The Chinese government defended widespread immunizations against COVID-19 outside of clinical trials in the country. The vaccinations were warranted, as there were no documented side effects from the experimental vaccines, and imported COVID-19 cases proved to be a serious risk to the country. Chinese National Health Commission director for coronavirus vaccine development Zheng Zhongwei said Oct. 20 that China still sees “enormous pressure” from imported cases despite efforts to address outbreaks domestically.
Chinese health authorities authorized in July the emergency use of three potential vaccine candidates made by domestic pharmaceutical companies China National Pharmaceutical Group (Sinopharm), under its subsidiary China National Biotech Group, and Sinovac Biotech Ltd. Frontline workers such as medical staff treating coronavirus patients and border officials received the experimental jab, but the order has since been expanded to include those working in state-owned companies. The government is also considering a COVID-19 vaccination mandate for exchange students going overseas to study.
Meanwhile, Sinovac has permitted members of the public in at least two Chinese cities to register and receive its its CoronaVac experimental shot. Zheng said that people who join Sinovac’s emergency-use program will be tracked for any adverse reactions. He added that immunized individuals reported no serious reactions beyond low-grade fevers and rashes.
However, experts have criticized the large-scale vaccinations with the experimental jabs – with some calling it “dangerous” and “a misuse of the program.”
New coronavirus infections in China have lingered to below 100 a day since mid-August, but the virus still resurges in small areas – with the most recent one in the eastern city of Qingdao. Chinese health officials have managed to suppress these outbreaks – including one in Beijing – through mass testing and implementation of public health protocols. Mask-wearing rules and temperature checks are still in place, and travelers from other countries need to isolate themselves for 14 days.
Based on data collated by Johns Hopkins University, China has a COVID-19 caseload of 91,044, with 4,729 fatalities and 85,899 recoveries.
Just like the U.S., China fast-tracked the development of its coronavirus vaccine
Countries looking to move beyond the pandemic and open their economies definitely need a vaccine against the coronavirus – and fast.

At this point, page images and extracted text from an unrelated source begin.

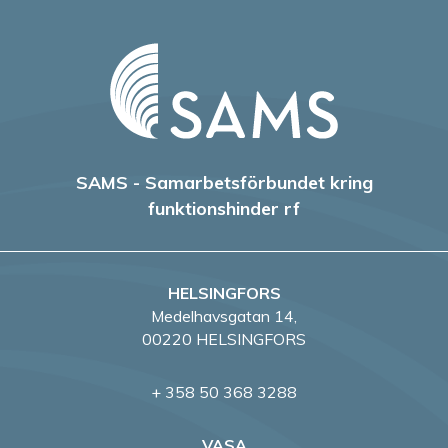
SAMS - Samarbetsförbundet kring
funktionshinder rf
HELSINGFORS
Medelhavsgatan 14,
00220 HELSINGFORS
+ 358 50 368 3288
VASA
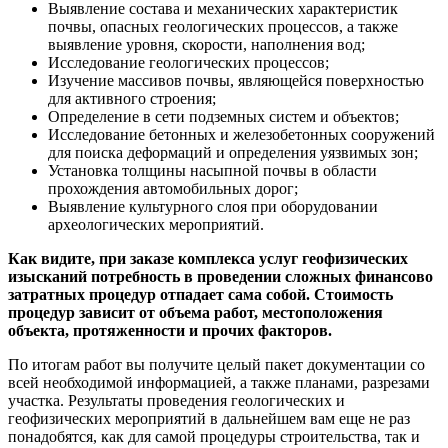
Выявление состава и механических характеристик
почвы, опасных геологических процессов, а также
выявление уровня, скорости, наполнения вод;
Исследование геологических процессов;
Изучение массивов почвы, являющейся поверхностью
для активного строения;
Определение в сети подземных систем и объектов;
Исследование бетонных и железобетонных сооружений
для поиска деформаций и определения уязвимых зон;
Установка толщины насыпной почвы в области
прохождения автомобильных дорог;
Выявление культурного слоя при оборудовании
археологических мероприятий.
Как видите, при заказе комплекса услуг геофизических
изысканий потребность в проведении сложных финансово
затратных процедур отпадает сама собой. Стоимость
процедур зависит от объема работ, местоположения
объекта, протяженности и прочих факторов.
По итогам работ вы получите целый пакет документации со
всей необходимой информацией, а также планами, разрезами
участка. Результаты проведения геологических и
геофизических мероприятий в дальнейшем вам еще не раз
понадобятся, как для самой процедуры строительства, так и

The vaccine development process, which usually takes years, has been compressed into months thanks to politicians looking for a cure to the pandemic that has made 40 million people worldwide sick. Under the administration of U.S. President Donald Trump, Operation Warp Speed is one such program to fast-track the development of a COVID-19 vaccine – albeit only limited to Americans.
In a similar vein, Chinese drugmakers are leading the race to create an effective shot against the coronavirus. China’s emergency-use authorization parameters were approved following rigorous deliberation among vaccine and ethics experts. The World Health Organization backed these same parameters, which served as the basis for giving Sinovac and Sinopharm’s vaccine candidates the emergency green light.
However, safety concerns have emerged alongside the rush to create an effective COVID-19 vaccine. Western pharmaceutical companies such as Johnson & Johnson and AstraZeneca have temporarily halted their vaccine trials after volunteers experienced adverse side effects. To make matters worse, The Epoch Times reported on Oct. 15, the death of a Brazilian participant in AstraZeneca’s coronavirus vaccine trials.
Sinopharm and Sinovac representatives nevertheless assured there had been no reports of adverse reactions in phase three trial participants. Both companies have enrolled more than 50,000 people worldwide in their vaccine trials. With this outlook, Sinopharm Chairman Liu Jingzhen said his company would produce 1 billion coronavirus vaccine doses next year.
The two companies will have to increase their production capacity to churn out more of their vaccine doses, as some countries had already placed orders. In late September, Sinovac inked a deal with the Brazilian state of Sao Paulo for 60 million coronavirus vaccine doses costing US$90 million. Reuters reported Oct. 3 that Sao Paulo governor Joao Doria asked Brazilian health regulator Anvisa to vaccinate the state’s population with CoronaVac.
The world must be aware of potential safety concerns alongside China’s efforts to fast-track a vaccine against the coronavirus.